• [Requirement]: Render the material below as a Markdown table with the columns Row and Text, giving each line its own numbered row and leaving out blank lines. Start at the beginning of the material and end with the line that contains "judgment upon Adam.", including both ends.

• [Supplied material]:
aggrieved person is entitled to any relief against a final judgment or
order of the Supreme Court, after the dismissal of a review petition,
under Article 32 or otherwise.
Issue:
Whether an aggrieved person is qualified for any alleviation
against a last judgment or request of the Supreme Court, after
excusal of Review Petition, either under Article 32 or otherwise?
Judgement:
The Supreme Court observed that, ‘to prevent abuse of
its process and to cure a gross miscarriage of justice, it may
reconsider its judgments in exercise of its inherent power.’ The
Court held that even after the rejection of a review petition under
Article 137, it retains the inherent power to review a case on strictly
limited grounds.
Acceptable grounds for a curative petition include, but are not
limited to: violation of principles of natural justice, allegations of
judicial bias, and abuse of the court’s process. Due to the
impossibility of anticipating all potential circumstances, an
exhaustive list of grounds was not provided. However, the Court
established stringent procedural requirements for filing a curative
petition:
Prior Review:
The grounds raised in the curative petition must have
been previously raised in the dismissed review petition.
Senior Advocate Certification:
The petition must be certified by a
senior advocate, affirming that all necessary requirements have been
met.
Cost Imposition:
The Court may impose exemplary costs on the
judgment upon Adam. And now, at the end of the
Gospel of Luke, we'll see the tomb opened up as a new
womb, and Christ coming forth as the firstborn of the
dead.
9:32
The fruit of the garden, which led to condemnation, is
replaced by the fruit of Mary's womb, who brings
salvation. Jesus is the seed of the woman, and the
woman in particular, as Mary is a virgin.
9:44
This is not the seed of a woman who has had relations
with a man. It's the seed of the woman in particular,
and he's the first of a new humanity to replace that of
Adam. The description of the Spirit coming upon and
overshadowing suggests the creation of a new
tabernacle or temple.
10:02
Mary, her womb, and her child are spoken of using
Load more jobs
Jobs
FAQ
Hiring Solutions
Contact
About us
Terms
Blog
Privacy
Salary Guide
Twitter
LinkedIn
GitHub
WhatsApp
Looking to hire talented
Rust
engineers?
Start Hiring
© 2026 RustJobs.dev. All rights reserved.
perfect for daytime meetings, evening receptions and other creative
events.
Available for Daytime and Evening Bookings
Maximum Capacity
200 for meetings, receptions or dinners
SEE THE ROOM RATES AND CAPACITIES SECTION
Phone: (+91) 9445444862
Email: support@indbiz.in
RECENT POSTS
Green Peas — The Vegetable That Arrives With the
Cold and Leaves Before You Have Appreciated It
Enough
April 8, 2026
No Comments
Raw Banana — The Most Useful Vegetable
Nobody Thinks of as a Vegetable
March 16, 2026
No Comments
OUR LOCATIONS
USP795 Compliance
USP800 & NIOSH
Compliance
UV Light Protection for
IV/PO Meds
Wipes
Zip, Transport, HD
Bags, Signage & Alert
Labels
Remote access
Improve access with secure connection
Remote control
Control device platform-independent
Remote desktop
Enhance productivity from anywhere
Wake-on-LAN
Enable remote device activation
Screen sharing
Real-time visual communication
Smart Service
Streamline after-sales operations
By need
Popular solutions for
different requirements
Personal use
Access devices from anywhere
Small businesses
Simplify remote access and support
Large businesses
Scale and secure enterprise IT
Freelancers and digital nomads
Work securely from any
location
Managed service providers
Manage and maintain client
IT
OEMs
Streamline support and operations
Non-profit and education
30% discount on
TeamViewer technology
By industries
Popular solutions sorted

• [Written response]:
| Row | Text |
|---|---|
| 1 | aggrieved person is entitled to any relief against a final judgment or |
| 2 | order of the Supreme Court, after the dismissal of a review petition, |
| 3 | under Article 32 or otherwise. |
| 4 | Issue: |
| 5 | Whether an aggrieved person is qualified for any alleviation |
| 6 | against a last judgment or request of the Supreme Court, after |
| 7 | excusal of Review Petition, either under Article 32 or otherwise? |
| 8 | Judgement: |
| 9 | The Supreme Court observed that, ‘to prevent abuse of |
| 10 | its process and to cure a gross miscarriage of justice, it may |
| 11 | reconsider its judgments in exercise of its inherent power.’ The |
| 12 | Court held that even after the rejection of a review petition under |
| 13 | Article 137, it retains the inherent power to review a case on strictly |
| 14 | limited grounds. |
| 15 | Acceptable grounds for a curative petition include, but are not |
| 16 | limited to: violation of principles of natural justice, allegations of |
| 17 | judicial bias, and abuse of the court’s process. Due to the |
| 18 | impossibility of anticipating all potential circumstances, an |
| 19 | exhaustive list of grounds was not provided. However, the Court |
| 20 | established stringent procedural requirements for filing a curative |
| 21 | petition: |
| 22 | Prior Review: |
| 23 | The grounds raised in the curative petition must have |
| 24 | been previously raised in the dismissed review petition. |
| 25 | Senior Advocate Certification: |
| 26 | The petition must be certified by a |
| 27 | senior advocate, affirming that all necessary requirements have been |
| 28 | met. |
| 29 | Cost Imposition: |
| 30 | The Court may impose exemplary costs on the |
| 31 | judgment upon Adam. And now, at the end of the |